Dear Readers, every day for the past fortnight I’ve been visiting St Pancras and Islington Cemetery in an act of faith. I’ve been carrying a jam sandwich laced with a homeopathic remedy, in an attempt to try to help a poor mange-ridden fox that I spotted a few weeks ago. And it appears that someone, at least, has been enjoying the unexpected sweet treat, because when I arrived on Tuesday I heard a scuffle, and saw a fox run, turn, and sit.
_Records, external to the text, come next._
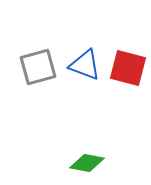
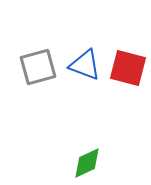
green diamond: rotated 36 degrees counterclockwise
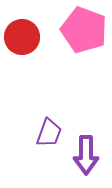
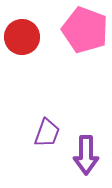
pink pentagon: moved 1 px right
purple trapezoid: moved 2 px left
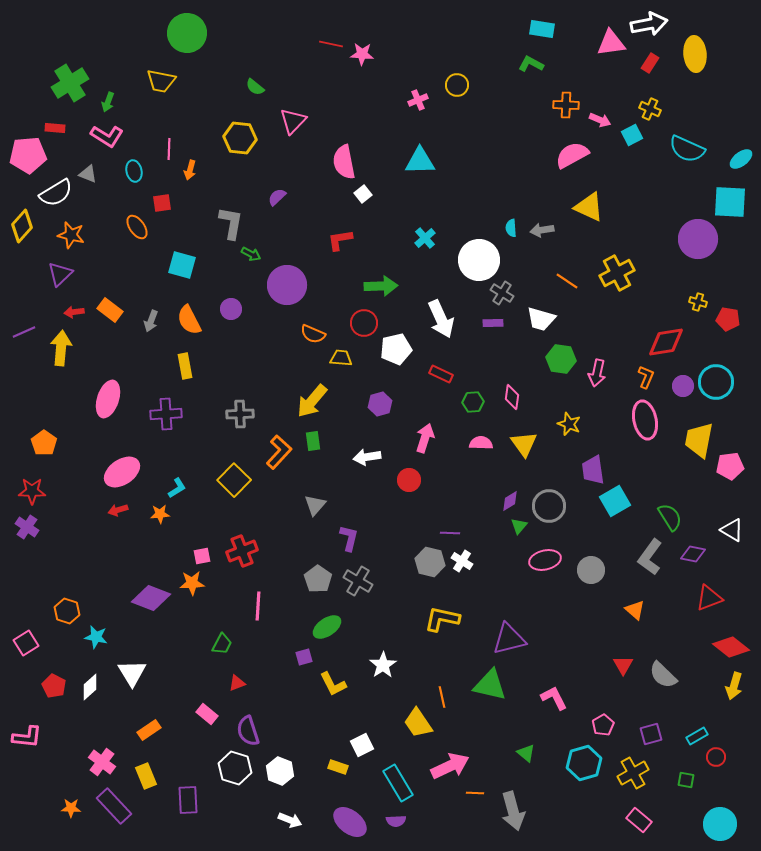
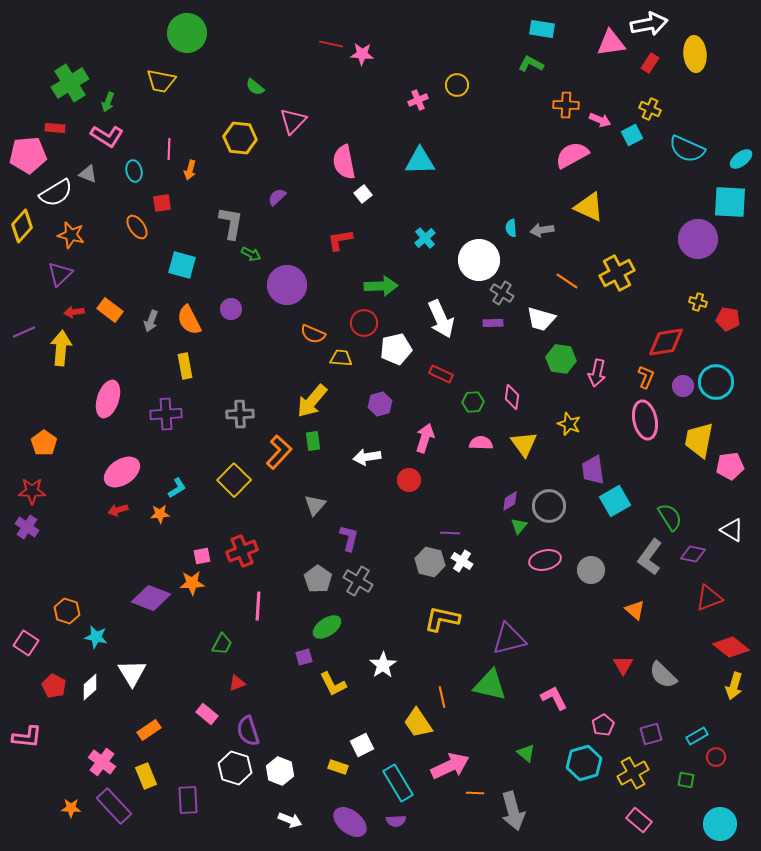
pink square at (26, 643): rotated 25 degrees counterclockwise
I crouched down and managed to get a few photos, but it was clear, sadly, that this was not ‘my’ fox.
I hadn’t realised how individual the faces of foxes were, but one look at the two animals above and it’s clear that they are as different as those of two humans.
I showed the fox my plastic bag full of jam sandwich, and walked very slowly to the mossy, primrose-covered mound where I always put the food down. The new fox melted away into the undergrowth, but by the time I got back to the road and turned, s/he was already back. The low sun lit up the animal’s fur, turning it into copper and frost. For a few seconds, we were both transfixed. Then the fox gathered up the whole sandwich (which was cut into twelve pieces) and disappeared.
So, it seems that it is at least a fox that is taking the food (rather than crows, magpies and woodpigeons) but I have no way of knowing if ‘my’ fox ever manages to get it. I have a fantasy that ‘my’ fox is a vixen who is being fed by this fox, but it’s very unlikely. I’ve been reading up about mange, and it appears that often it’s the less dominant animals, who are already more stressed, who are most affected by the disease. I’m hoping that if I go to the cemetery regularly I may learn more about the habits of the individual animals, and maybe I’ll be able to target my ‘offerings’ more effectively. Plus, I have allies!
As I was walking back through the cemetery, the Dog Patrol vehicle drew up alongside me.
‘Madam’, said the driver, ‘I have two questions. Firstly, may I ask what you’re taking photos of?’
‘Oh, the birds and plants and the occasional fox’, I said. ‘I know you’re not allowed to take photos of the graves’.
This is a bye-law, and I think it makes sense for more recent graves – no one wants their personal sorrow plastered all over someone’s blog. I’m not sure about those that are covered in ivy and long -neglected, but there you go.
The Dog Patrol man grinned.
‘Great!’ he said, ‘So, can I ask you what camera you recommend, because I want to take some photos of the wildlife meself’.
And so we had a long discussion on the merits of Canon vs Nikon, and the Dog Patrol man told me of some very unusual occasional visitors to the cemetery, which I hope to be able to share with you as soon as they cooperate. He also told me about some of the places where the foxes ‘hang out’, so I may be able to spot ‘my’ fox at some point in the future.
However, it is not all good news in East Finchley. I got a message from one of the Friends of Coldfall Wood that something was amiss with the stream. I grabbed my camera and headed down, to find that the water of the stream was an unpleasant blue-green colour, something that reminded me of my experiments with copper sulphate when I was doing my chemistry O-level many decades ago.
The local council has been informed, but at the moment we have no way of knowing what is causing the discoloration. . Much of the water coming into the stream runs off from the roads in the area, and it collects pollutants from many different places, which is one reason why a reed-bed was planted – the species used, Phragmites australis, helps to filter out unwanted nutrients and chemicals in the water. Generally the water runs clear, so I hope we can get to the bottom of what’s happening.
It seems that I am having to learn many lessons about what I can and can’t control at the moment. Something is still murdering frogs in my garden, and yet, if I hadn’t built a pond, there wouldn’t be any frogs, or tadpoles, at all. The ‘wrong’ fox is eating at least some of my jam sandwiches. And now, someone has polluted the river in ‘my’ wood. I could spend my entire life in a state of high dudgeon and heightened blood pressure. But instead, I shall try to grow some more early-spring cover so it isn’t so easy for predators to pick off my frogs. I shall carry on with the jam sandwiches, but try to find out if there’s a more intelligent way to distribute them. And I shall work with my pals at Friends of Coldfall Wood to see what we can do about the pollution issue.
And in the meantime, I shall keep my eyes open for the moments of beauty that are all around me, every day, if I only pay attention.